How we cite our quotes: Citations follow this format: (Section.Paragraph)
Quote #4
It was harder going even than he would have guessed. In an hour they'd made perhaps a mile. He stopped and looked back at the boy. The boy stopped and waited.
[The Man:] You think we're going to die, dont you?
[The Boy:] I dont know.
[The Man:] We're not going to die.
[The Boy:] Okay.
[The Man:] But you dont believe me.
[. . .]
[The Man:] How long do you think people can go without food?
[The Boy:] I dont know.
[The Man:] But how long do you think?
[The Boy:] Maybe a few days.
[The Man:] And then what? You fall over dead?
[The Boy:] Yes.
[The Man:] Well you dont. It takes a long time. We have water. That's the most important thing. You dont last very long without water.
[. . .]
He [The Man] studied him. Standing there with his hands in the pockets of the outsized pinstriped suitcoat.
[The Man:] Do you think I might lie to you?
[The Boy:] No.
[The Man:] But you think I might lie to you about dying?
[The Boy:] Yes.
[The Man:] Okay. I might. But we're not dying.

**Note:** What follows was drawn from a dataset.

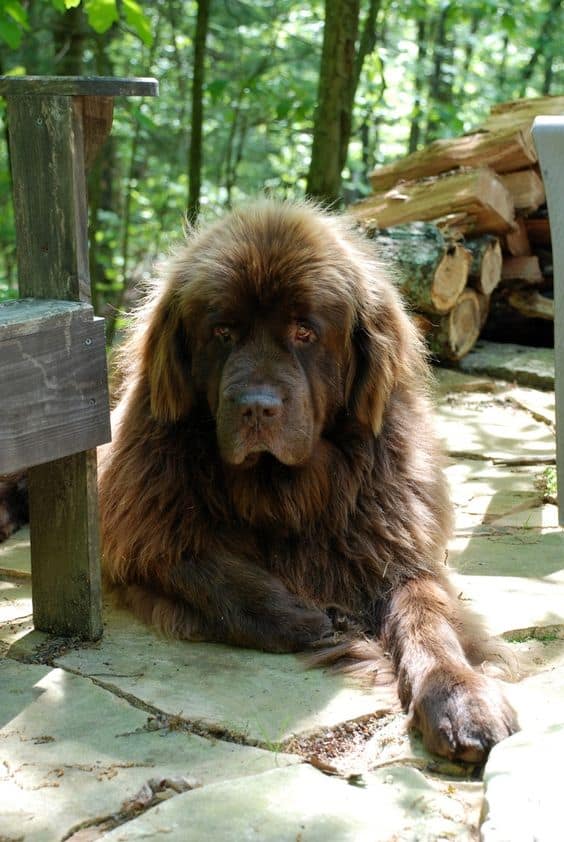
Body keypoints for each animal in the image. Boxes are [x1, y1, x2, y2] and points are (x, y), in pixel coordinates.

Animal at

[The Boy:] Okay. (155.1-155.32)
This is another example of the absurd discourse about death between The Boy and The Man (see previous quote). It's cool also to think of these dialogues as happening within one person. We all recognize the inevitability of death, and yet at some level we don't acknowledge it. It's normal to avoid thinking about what we fear the most.
Quote #5
He [The Man] was beginning to think that death was finally upon them and that they should find some place to hide where they would not be found. There were times when he sat watching the boy sleep that he would begin to sob uncontrollably but it wasnt about death. He wasnt sure what it was about but he thought it was about beauty or about goodness. Things that he'd no longer any way to think about at all. They squatted in a bleak wood and drank ditchwater strained through a rag. He'd seen the boy in a dream laid out on a coolingboard and woke in horror. What he could bear in the waking world he could not by night and he sat awake for fear the dream would return. (197.1)
This may sound off-topic, but think about boiling water. If you boil water in two pots, and one pot is smaller than the other, not only will the smaller one boil first, you'll also have more pressure built up inside the pot. Well, death is kind of like that; it's the small pot. Put the threat of death in the mix and suddenly everything burns with an unheard-of intensity. Death increases the pressure. In McCarthy's setting, death is lurking around every bend in the road, in every house and every pasture. So it's really no surprise that thinking about beauty and goodness – two things that are already intense – would send The Man into a tear-fest.
Quote #6
Early morning. He looked at the house and he looked out toward the road and he was about to lower the hatch door again when he stopped. The vague gray light was in the west. They'd slept the night through and the day that followed. He lowered the door and secured it again and climbed back down and sat on the bunk. He looked around at the supplies. He'd been ready to die and now he wasn't going to and he had to think about that. [. . .] Finally he rose and went to the table and hooked up the little two burner gas stove and lit it and got out the frying pan and a kettle and opened the box of plastic kitchen implements. (216.1)
The Man has spent so long thinking that he's going to die that now, in a relatively safe place, he doesn't know to do with himself. The Man's response to his quandary is both simple and beautiful: he begins to make breakfast.